Dataset extract ->

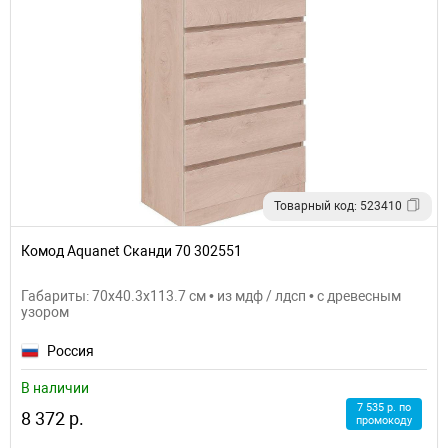
Товарный код: 523410
Комод Aquanet Сканди 70 302551
Габариты: 70x40.3x113.7 см • из мдф / лдсп • с древесным
узором
Россия
В наличии
7 535 р. по
8 372 р.
промокоду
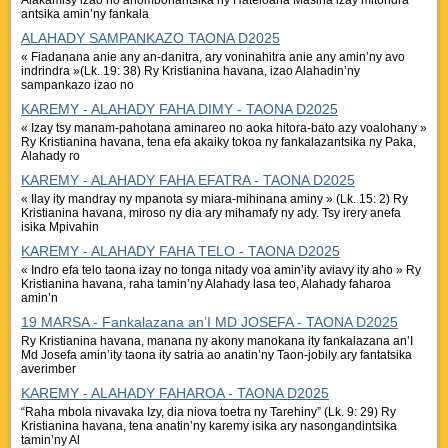
Alakamisy izao no anombohantsika ny Hateloana Masina izay mitondra
antsika amin’ny fankala
ALAHADY SAMPANKAZO TAONA D2025
« Fiadanana anie any an-danitra, ary voninahitra anie any amin’ny avo
indrindra »(Lk. 19: 38) Ry Kristianina havana, izao Alahadin’ny
sampankazo izao no
KAREMY - ALAHADY FAHA DIMY - TAONA D2025
« Izay tsy manam-pahotana aminareo no aoka hitora-bato azy voalohany »
Ry Kristianina havana, tena efa akaiky tokoa ny fankalazantsika ny Paka,
Alahady ro
KAREMY - ALAHADY FAHA EFATRA - TAONA D2025
« Ilay ity mandray ny mpanota sy miara-mihinana aminy » (Lk. 15: 2) Ry
Kristianina havana, miroso ny dia ary mihamafy ny ady. Tsy irery anefa
isika Mpivahin
KAREMY - ALAHADY FAHA TELO - TAONA D2025
« Indro efa telo taona izay no tonga nitady voa amin’ity aviavy ity aho » Ry
Kristianina havana, raha tamin’ny Alahady lasa teo, Alahady faharoa
amin’n
19 MARSA - Fankalazana an’I MD JOSEFA - TAONA D2025
Ry Kristianina havana, manana ny akony manokana ity fankalazana an’I
Md Josefa amin’ity taona ity satria ao anatin’ny Taon-jobily ary fantatsika
averimber
KAREMY - ALAHADY FAHAROA - TAONA D2025
“Raha mbola nivavaka Izy, dia niova toetra ny Tarehiny” (Lk. 9: 29) Ry
Kristianina havana, tena anatin’ny karemy isika ary nasongandintsika
tamin’ny Al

Task to carry out ->
Please return exactly, and only, the lines from the one containing "7 535 р. по" through the end of the records, with both end lines kept and every picture dropped.

Response to the task ->
7 535 р. по
8 372 р.
промокоду
Alakamisy izao no anombohantsika ny Hateloana Masina izay mitondra
antsika amin’ny fankala
ALAHADY SAMPANKAZO TAONA D2025
« Fiadanana anie any an-danitra, ary voninahitra anie any amin’ny avo
indrindra »(Lk. 19: 38) Ry Kristianina havana, izao Alahadin’ny
sampankazo izao no
KAREMY - ALAHADY FAHA DIMY - TAONA D2025
« Izay tsy manam-pahotana aminareo no aoka hitora-bato azy voalohany »
Ry Kristianina havana, tena efa akaiky tokoa ny fankalazantsika ny Paka,
Alahady ro
KAREMY - ALAHADY FAHA EFATRA - TAONA D2025
« Ilay ity mandray ny mpanota sy miara-mihinana aminy » (Lk. 15: 2) Ry
Kristianina havana, miroso ny dia ary mihamafy ny ady. Tsy irery anefa
isika Mpivahin
KAREMY - ALAHADY FAHA TELO - TAONA D2025
« Indro efa telo taona izay no tonga nitady voa amin’ity aviavy ity aho » Ry
Kristianina havana, raha tamin’ny Alahady lasa teo, Alahady faharoa
amin’n
19 MARSA - Fankalazana an’I MD JOSEFA - TAONA D2025
Ry Kristianina havana, manana ny akony manokana ity fankalazana an’I
Md Josefa amin’ity taona ity satria ao anatin’ny Taon-jobily ary fantatsika
averimber
KAREMY - ALAHADY FAHAROA - TAONA D2025
“Raha mbola nivavaka Izy, dia niova toetra ny Tarehiny” (Lk. 9: 29) Ry
Kristianina havana, tena anatin’ny karemy isika ary nasongandintsika
tamin’ny Al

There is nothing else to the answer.